Avec notre manie de moraliser il nous est sûrement arrivé de classer les gens : honnêtes / malhonnêtes ; purs / impurs ; bons / mauvais, et peut-être bien en nous réclamant de l’évangile. Ça nous fait des excuses évangéliques pour éviter de fréquenter tel ou tel. Eh bien c’est qu’on a mal lu l’évangile. Car Jésus a toujours pris la défense des pécheurs publics comme Zachée ou la Samaritaine, pas pour les justifier, mais pour les remettre debout. Aujourd’hui, c’est le comble : on dirait que Jésus dit du bien d’un malhonnête. En réalité, la pointe du texte (comme dans toute parabole il y a une pointe), c’est : “Soyez assez habiles pour être encore plus humains…” On aimerait bien que l’Evangile s’adresse aux malhonnêtes pour les redresser. Pas de chance, il s’adresse à nous, nous qui sommes déjà pieux et vertueux, pour nous inviter à être plus habiles pour être plus humains.
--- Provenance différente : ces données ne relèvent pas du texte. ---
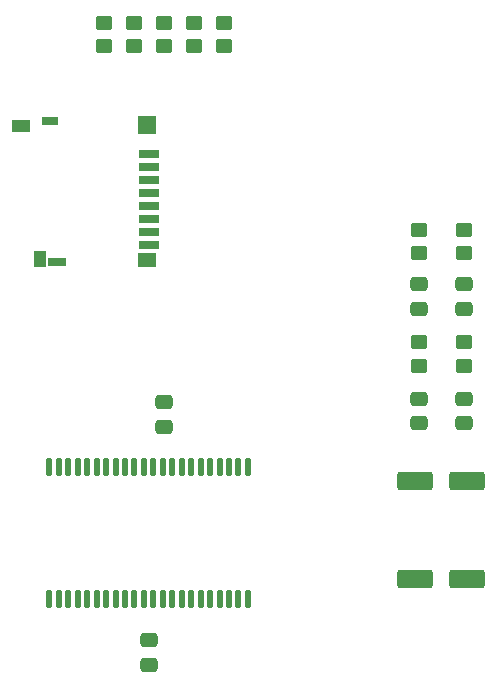
<source format=gbr>
%TF.GenerationSoftware,KiCad,Pcbnew,(6.0.4)*%
%TF.CreationDate,2022-04-07T10:44:55+02:00*%
%TF.ProjectId,srambrd,7372616d-6272-4642-9e6b-696361645f70,rev?*%
%TF.SameCoordinates,Original*%
%TF.FileFunction,Paste,Top*%
%TF.FilePolarity,Positive*%
%FSLAX46Y46*%
G04 Gerber Fmt 4.6, Leading zero omitted, Abs format (unit mm)*
G04 Created by KiCad (PCBNEW (6.0.4)) date 2022-04-07 10:44:55*
%MOMM*%
%LPD*%
G01*
G04 APERTURE LIST*
G04 Aperture macros list*
%AMRoundRect*
0 Rectangle with rounded corners*
0 $1 Rounding radius*
0 $2 $3 $4 $5 $6 $7 $8 $9 X,Y pos of 4 corners*
0 Add a 4 corners polygon primitive as box body*
4,1,4,$2,$3,$4,$5,$6,$7,$8,$9,$2,$3,0*
0 Add four circle primitives for the rounded corners*
1,1,$1+$1,$2,$3*
1,1,$1+$1,$4,$5*
1,1,$1+$1,$6,$7*
1,1,$1+$1,$8,$9*
0 Add four rect primitives between the rounded corners*
20,1,$1+$1,$2,$3,$4,$5,0*
20,1,$1+$1,$4,$5,$6,$7,0*
20,1,$1+$1,$6,$7,$8,$9,0*
20,1,$1+$1,$8,$9,$2,$3,0*%
G04 Aperture macros list end*
%ADD10RoundRect,0.250000X-0.450000X0.350000X-0.450000X-0.350000X0.450000X-0.350000X0.450000X0.350000X0*%
%ADD11RoundRect,0.250000X-1.250000X-0.550000X1.250000X-0.550000X1.250000X0.550000X-1.250000X0.550000X0*%
%ADD12RoundRect,0.250000X0.475000X-0.337500X0.475000X0.337500X-0.475000X0.337500X-0.475000X-0.337500X0*%
%ADD13RoundRect,0.137500X-0.137500X0.625000X-0.137500X-0.625000X0.137500X-0.625000X0.137500X0.625000X0*%
%ADD14RoundRect,0.250000X-0.475000X0.337500X-0.475000X-0.337500X0.475000X-0.337500X0.475000X0.337500X0*%
%ADD15R,1.750000X0.700000*%
%ADD16R,1.000000X1.450000*%
%ADD17R,1.550000X1.000000*%
%ADD18R,1.400000X0.800000*%
%ADD19R,1.500000X1.300000*%
%ADD20R,1.500000X0.800000*%
%ADD21R,1.500000X1.500000*%
G04 APERTURE END LIST*
D10*
%TO.C,R5*%
X113665000Y-65040000D03*
X113665000Y-67040000D03*
%TD*%
D11*
%TO.C,C7*%
X140040000Y-112123269D03*
X144440000Y-112123269D03*
%TD*%
D10*
%TO.C,R4*%
X116205000Y-65040000D03*
X116205000Y-67040000D03*
%TD*%
D12*
%TO.C,C4*%
X140335000Y-89263269D03*
X140335000Y-87188269D03*
%TD*%
D10*
%TO.C,R6*%
X144145000Y-82548269D03*
X144145000Y-84548269D03*
%TD*%
%TO.C,R9*%
X140335000Y-92073269D03*
X140335000Y-94073269D03*
%TD*%
%TO.C,R1*%
X123825000Y-65040000D03*
X123825000Y-67040000D03*
%TD*%
D12*
%TO.C,C2*%
X118745000Y-99230000D03*
X118745000Y-97155000D03*
%TD*%
D13*
%TO.C,U1*%
X125875000Y-102616500D03*
X125075000Y-102616500D03*
X124275000Y-102616500D03*
X123475000Y-102616500D03*
X122675000Y-102616500D03*
X121875000Y-102616500D03*
X121075000Y-102616500D03*
X120275000Y-102616500D03*
X119475000Y-102616500D03*
X118675000Y-102616500D03*
X117875000Y-102616500D03*
X117075000Y-102616500D03*
X116275000Y-102616500D03*
X115475000Y-102616500D03*
X114675000Y-102616500D03*
X113875000Y-102616500D03*
X113075000Y-102616500D03*
X112275000Y-102616500D03*
X111475000Y-102616500D03*
X110675000Y-102616500D03*
X109875000Y-102616500D03*
X109075000Y-102616500D03*
X109075000Y-113791500D03*
X109875000Y-113791500D03*
X110675000Y-113791500D03*
X111475000Y-113791500D03*
X112275000Y-113791500D03*
X113075000Y-113791500D03*
X113875000Y-113791500D03*
X114675000Y-113791500D03*
X115475000Y-113791500D03*
X116275000Y-113791500D03*
X117075000Y-113791500D03*
X117875000Y-113791500D03*
X118675000Y-113791500D03*
X119475000Y-113791500D03*
X120275000Y-113791500D03*
X121075000Y-113791500D03*
X121875000Y-113791500D03*
X122675000Y-113791500D03*
X123475000Y-113791500D03*
X124275000Y-113791500D03*
X125075000Y-113791500D03*
X125875000Y-113791500D03*
%TD*%
D10*
%TO.C,R3*%
X118745000Y-65040000D03*
X118745000Y-67040000D03*
%TD*%
D14*
%TO.C,C1*%
X117475000Y-117305000D03*
X117475000Y-119380000D03*
%TD*%
D11*
%TO.C,C8*%
X140040000Y-103868269D03*
X144440000Y-103868269D03*
%TD*%
D12*
%TO.C,C6*%
X140335000Y-98958269D03*
X140335000Y-96883269D03*
%TD*%
D14*
%TO.C,C5*%
X144145000Y-96883269D03*
X144145000Y-98958269D03*
%TD*%
D10*
%TO.C,R7*%
X140335000Y-82548269D03*
X140335000Y-84548269D03*
%TD*%
D14*
%TO.C,C3*%
X144145000Y-87188269D03*
X144145000Y-89263269D03*
%TD*%
D10*
%TO.C,R8*%
X144145000Y-92073269D03*
X144145000Y-94073269D03*
%TD*%
%TO.C,R2*%
X121285000Y-65040000D03*
X121285000Y-67040000D03*
%TD*%
D15*
%TO.C,J2*%
X117465000Y-76180000D03*
X117465000Y-77280000D03*
X117465000Y-78380000D03*
X117465000Y-79480000D03*
X117465000Y-80580000D03*
X117465000Y-81680000D03*
X117465000Y-82780000D03*
X117465000Y-83880000D03*
D16*
X108240000Y-85005000D03*
D17*
X106665000Y-73780000D03*
D18*
X109090000Y-73380000D03*
D19*
X117340000Y-85080000D03*
D20*
X109740000Y-85330000D03*
D21*
X117340000Y-73730000D03*
%TD*%
M02*

</source>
Jésus fait allusion apparemment à une tricherie qui a eu lieu peu de temps avant et qui est bien connue de son auditoire. Il n’a sûrement pas l’intention de nous enseigner à tricher avec le fisc ! Son enseignement est plutôt du genre : les enfants de ce monde sont très habiles ; vous qui prétendez être les enfants de Dieu, vous devriez être plus habiles encore. Vous devriez utiliser l’argent, non pas pour vous construire une super-sécurité-perso, mais pour construire un monde plus humain pour vous et pour les autres. Vous n’êtes pas les propriétaires de ce que vous possédez. Vous en êtes les gérants et vous devez gérer selon les besoins de tous.
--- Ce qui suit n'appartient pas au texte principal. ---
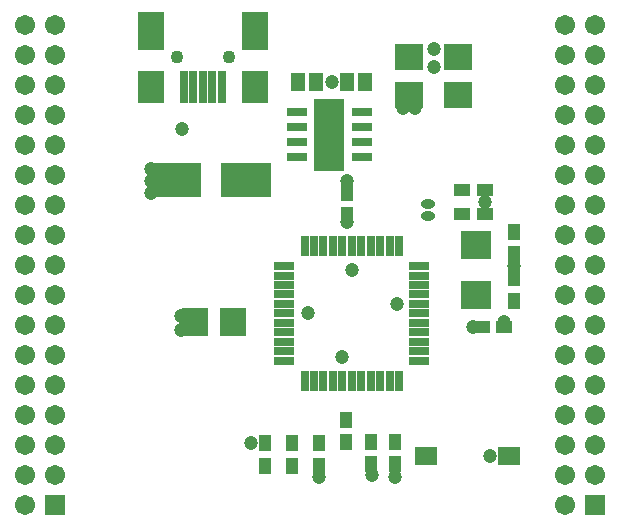
<source format=gts>
G04 Layer_Color=8388736*
%FSLAX25Y25*%
%MOIN*%
G70*
G01*
G75*
%ADD37R,0.02769X0.10642*%
%ADD38R,0.08674X0.10642*%
%ADD39R,0.08674X0.12611*%
%ADD40R,0.16548X0.11824*%
%ADD41R,0.07099X0.03162*%
%ADD42R,0.10288X0.24422*%
%ADD43R,0.09461X0.08674*%
%ADD44R,0.05131X0.06312*%
%ADD45R,0.10249X0.09461*%
%ADD46R,0.07690X0.06312*%
%ADD47R,0.06706X0.02965*%
%ADD48R,0.02965X0.06706*%
%ADD49R,0.04343X0.05524*%
%ADD50R,0.05524X0.04343*%
%ADD51R,0.08674X0.09461*%
%ADD52C,0.04343*%
%ADD53R,0.06706X0.06706*%
%ADD54C,0.06706*%
%ADD55O,0.04737X0.03162*%
%ADD56C,0.04737*%
D37*
X61811Y147835D02*
D03*
X64961D02*
D03*
X68110D02*
D03*
X71260D02*
D03*
X74410D02*
D03*
D38*
X50787D02*
D03*
X85433D02*
D03*
D39*
X50787Y166535D02*
D03*
X85433D02*
D03*
D40*
X82433Y117000D02*
D03*
X59205D02*
D03*
D41*
X121047Y124500D02*
D03*
Y129500D02*
D03*
Y134500D02*
D03*
Y139500D02*
D03*
X99591Y124500D02*
D03*
Y129500D02*
D03*
Y134500D02*
D03*
Y139500D02*
D03*
D42*
X110319Y132000D02*
D03*
D43*
X153319Y157799D02*
D03*
Y145201D02*
D03*
X136819Y157799D02*
D03*
Y145201D02*
D03*
D44*
X116366Y149500D02*
D03*
X122272D02*
D03*
X105772Y149500D02*
D03*
X99866D02*
D03*
D45*
X159319Y78732D02*
D03*
Y95268D02*
D03*
D46*
X142539Y25000D02*
D03*
X170098D02*
D03*
D47*
X95378Y88248D02*
D03*
Y85098D02*
D03*
Y81949D02*
D03*
Y78799D02*
D03*
Y75650D02*
D03*
Y72500D02*
D03*
Y69350D02*
D03*
Y66201D02*
D03*
Y63051D02*
D03*
Y59902D02*
D03*
Y56752D02*
D03*
X140260D02*
D03*
Y59902D02*
D03*
Y63051D02*
D03*
Y66201D02*
D03*
Y69350D02*
D03*
Y72500D02*
D03*
Y75650D02*
D03*
Y78799D02*
D03*
Y81949D02*
D03*
Y85098D02*
D03*
Y88248D02*
D03*
D48*
X102071Y50059D02*
D03*
X105220D02*
D03*
X108370D02*
D03*
X111520D02*
D03*
X114669D02*
D03*
X117819D02*
D03*
X120968D02*
D03*
X124118D02*
D03*
X127268D02*
D03*
X130417D02*
D03*
X133567D02*
D03*
Y94941D02*
D03*
X130417D02*
D03*
X127268D02*
D03*
X124118D02*
D03*
X120968D02*
D03*
X117819D02*
D03*
X114669D02*
D03*
X111520D02*
D03*
X108370D02*
D03*
X105220D02*
D03*
X102071D02*
D03*
D49*
X124319Y29756D02*
D03*
Y22276D02*
D03*
X132319Y22244D02*
D03*
Y29724D02*
D03*
X116319Y112756D02*
D03*
Y105276D02*
D03*
X106819Y21744D02*
D03*
Y29224D02*
D03*
X171819Y84256D02*
D03*
Y76776D02*
D03*
Y92244D02*
D03*
Y99724D02*
D03*
X115819Y37000D02*
D03*
Y29520D02*
D03*
X97819Y21744D02*
D03*
Y29224D02*
D03*
X88819D02*
D03*
Y21744D02*
D03*
D50*
X168575Y68000D02*
D03*
X161094D02*
D03*
X162075Y105500D02*
D03*
X154595D02*
D03*
X162075Y113500D02*
D03*
X154595D02*
D03*
D51*
X65520Y69500D02*
D03*
X78118D02*
D03*
D52*
X76772Y158071D02*
D03*
X59449D02*
D03*
D53*
X18819Y8500D02*
D03*
X198819D02*
D03*
D54*
X8819D02*
D03*
X18819Y18500D02*
D03*
X8819D02*
D03*
X18819Y28500D02*
D03*
X8819D02*
D03*
X18819Y38500D02*
D03*
X8819D02*
D03*
X18819Y48500D02*
D03*
X8819D02*
D03*
X18819Y58500D02*
D03*
X8819D02*
D03*
X18819Y68500D02*
D03*
X8819D02*
D03*
X18819Y78500D02*
D03*
X8819D02*
D03*
X18819Y88500D02*
D03*
X8819D02*
D03*
X18819Y98500D02*
D03*
X8819D02*
D03*
X18819Y108500D02*
D03*
X8819D02*
D03*
X18819Y118500D02*
D03*
X8819D02*
D03*
X18819Y128500D02*
D03*
X8819D02*
D03*
X18819Y138500D02*
D03*
X8819D02*
D03*
X18819Y148500D02*
D03*
X8819D02*
D03*
X18819Y158500D02*
D03*
X8819D02*
D03*
X18819Y168500D02*
D03*
X8819D02*
D03*
X188819Y8500D02*
D03*
X198819Y18500D02*
D03*
X188819D02*
D03*
X198819Y28500D02*
D03*
X188819D02*
D03*
X198819Y38500D02*
D03*
X188819D02*
D03*
X198819Y48500D02*
D03*
X188819D02*
D03*
X198819Y58500D02*
D03*
X188819D02*
D03*
X198819Y68500D02*
D03*
X188819D02*
D03*
X198819Y78500D02*
D03*
X188819D02*
D03*
X198819Y88500D02*
D03*
X188819D02*
D03*
X198819Y98500D02*
D03*
X188819D02*
D03*
X198819Y108500D02*
D03*
X188819D02*
D03*
X198819Y118500D02*
D03*
X188819D02*
D03*
X198819Y128500D02*
D03*
X188819D02*
D03*
X198819Y138500D02*
D03*
X188819D02*
D03*
X198819Y148500D02*
D03*
X188819D02*
D03*
X198819Y158500D02*
D03*
X188819D02*
D03*
X198819Y168500D02*
D03*
X188819D02*
D03*
D55*
X143319Y108937D02*
D03*
Y105000D02*
D03*
D56*
X50819Y112500D02*
D03*
Y116500D02*
D03*
Y120500D02*
D03*
X145069Y160500D02*
D03*
Y154500D02*
D03*
X138819Y141000D02*
D03*
X134819D02*
D03*
X103319Y72500D02*
D03*
X114669Y58000D02*
D03*
X132819Y75650D02*
D03*
X117819Y87000D02*
D03*
X112319Y132500D02*
D03*
X107819Y123500D02*
D03*
Y128000D02*
D03*
Y132500D02*
D03*
X112319Y137000D02*
D03*
X107819D02*
D03*
X112319Y141500D02*
D03*
X107819D02*
D03*
X111069Y149500D02*
D03*
X60819Y67000D02*
D03*
Y71500D02*
D03*
X116319Y103000D02*
D03*
X158319Y68000D02*
D03*
X116319Y116500D02*
D03*
X106819Y18000D02*
D03*
X84319Y29224D02*
D03*
X163819Y25000D02*
D03*
X132319Y18000D02*
D03*
X162075Y109500D02*
D03*
X168504Y69685D02*
D03*
X171819Y88250D02*
D03*
X61197Y133858D02*
D03*
X124409Y18504D02*
D03*
X112205Y127953D02*
D03*
Y123228D02*
D03*
M02*

</source>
Je me rappelle la réflexion de quelqu’un un jour qui se promenait sur un bord de mer… A la 4ème ou 5ème pancarte : “Propriété privée”, il s’exclame : propriété privée… mais privée de quoi au juste ? Vous n’êtes pas les propriétaires de ce qui vous possédez. Vous en êtes les gérants. Nous savons bien qu’il y a un grand désir de posséder en chacun de nous, et aussi dans le monde, dans les rapports individuels comme entre les nations ou les blocs de nations. Et quels que soient les responsables immédiats de toutes les violences que nous pouvons connaître, nous ne pouvons pas ne pas voir que la plupart sont le fruit d’une longue chaîne d’injustices dans les relations entre les nations.
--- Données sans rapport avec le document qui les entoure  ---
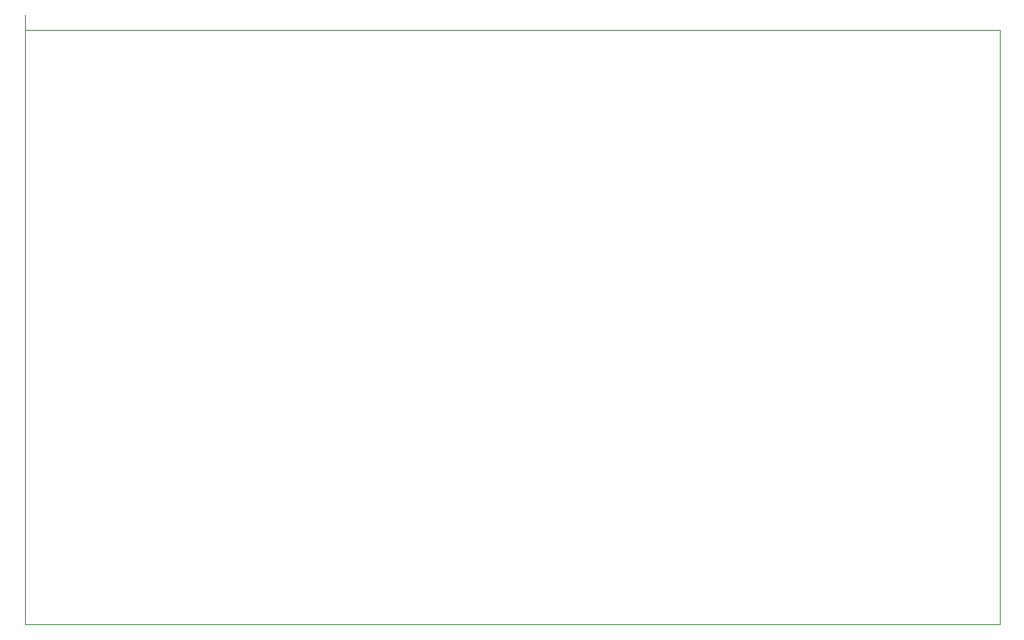
<source format=gbr>
%TF.GenerationSoftware,KiCad,Pcbnew,8.0.8*%
%TF.CreationDate,2025-05-16T08:04:54+02:00*%
%TF.ProjectId,nebulizer,6e656275-6c69-47a6-9572-2e6b69636164,rev?*%
%TF.SameCoordinates,Original*%
%TF.FileFunction,Profile,NP*%
%FSLAX46Y46*%
G04 Gerber Fmt 4.6, Leading zero omitted, Abs format (unit mm)*
G04 Created by KiCad (PCBNEW 8.0.8) date 2025-05-16 08:04:54*
%MOMM*%
%LPD*%
G01*
G04 APERTURE LIST*
%TA.AperFunction,Profile*%
%ADD10C,0.050000*%
%TD*%
G04 APERTURE END LIST*
D10*
X131064000Y-20320000D02*
X131064000Y-80772000D01*
X32512000Y-80772000D02*
X32004000Y-80772000D01*
X131064000Y-20320000D02*
X32004000Y-20320000D01*
X32004000Y-80772000D02*
X32004000Y-18796000D01*
X131064000Y-80772000D02*
X32512000Y-80772000D01*
M02*

</source>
Mais revenons à nous-mêmes. Notre monde est peuplé heureusement très majoritairement de gens droits et irréprochables. Et pourtant il y a des millions de gens qui souffrent d’injustices, de violences et de famines. Où sont les coupables ? Ils sont introuvables puisque presque tout le monde est honnête. Alors surgit la question de l’Evangile d’aujourd’hui : “Suffit-il d’être honnête pour être humain ?” Ils ont les mains pures, disait Péguy, mais ils n’ont pas de mains.

Et de fait, nous connaissons sûrement des gens (nous quelquefois) qui rusent avec le système pour aider untel à s’en sortir, des personnes qui ont bien compris le message de l’évangile :

- Ce jeune homme avec son sac à dos plein de médicaments non déclarés pour un pays du tiers monde. C’était de la fraude. Illégal ! Un peu comme le texte d’aujourd’hui.

- Cet enseignant : il y a une activité payante ; un enfant n’a pas d’argent. La légalité : pas d’argent, pas d’activité. Il dit : “l’enfant est premier : on s’arrangera.”

- Cet enfant qui était interdit de cantine. Et les copains lui passent à manger en fraude. Interdit.

Petits exemples qui ne sont pas du tout éloge de la malhonnêteté. Simplement ils font passer l’homme avant la loi, l’homme avant le Sabbat, la relation fraternelle, la solidarité, la communion avant la simple honnêteté qui, dans certains cas, est presque démission. Tous ces exemples sont le signe d’un réflexe le plus souvent acquis par une vie priante comme y invitait la lettre de Paul à Timothée : “Afin que nous puissions mener notre vie dans la tranquillité et le calme, en toute piété et dignité.”

C’est la rentrée… Pas de meilleur souhait que de nous entraider à devenir plus grands, plus humains, c’est à dire plus près de Dieu.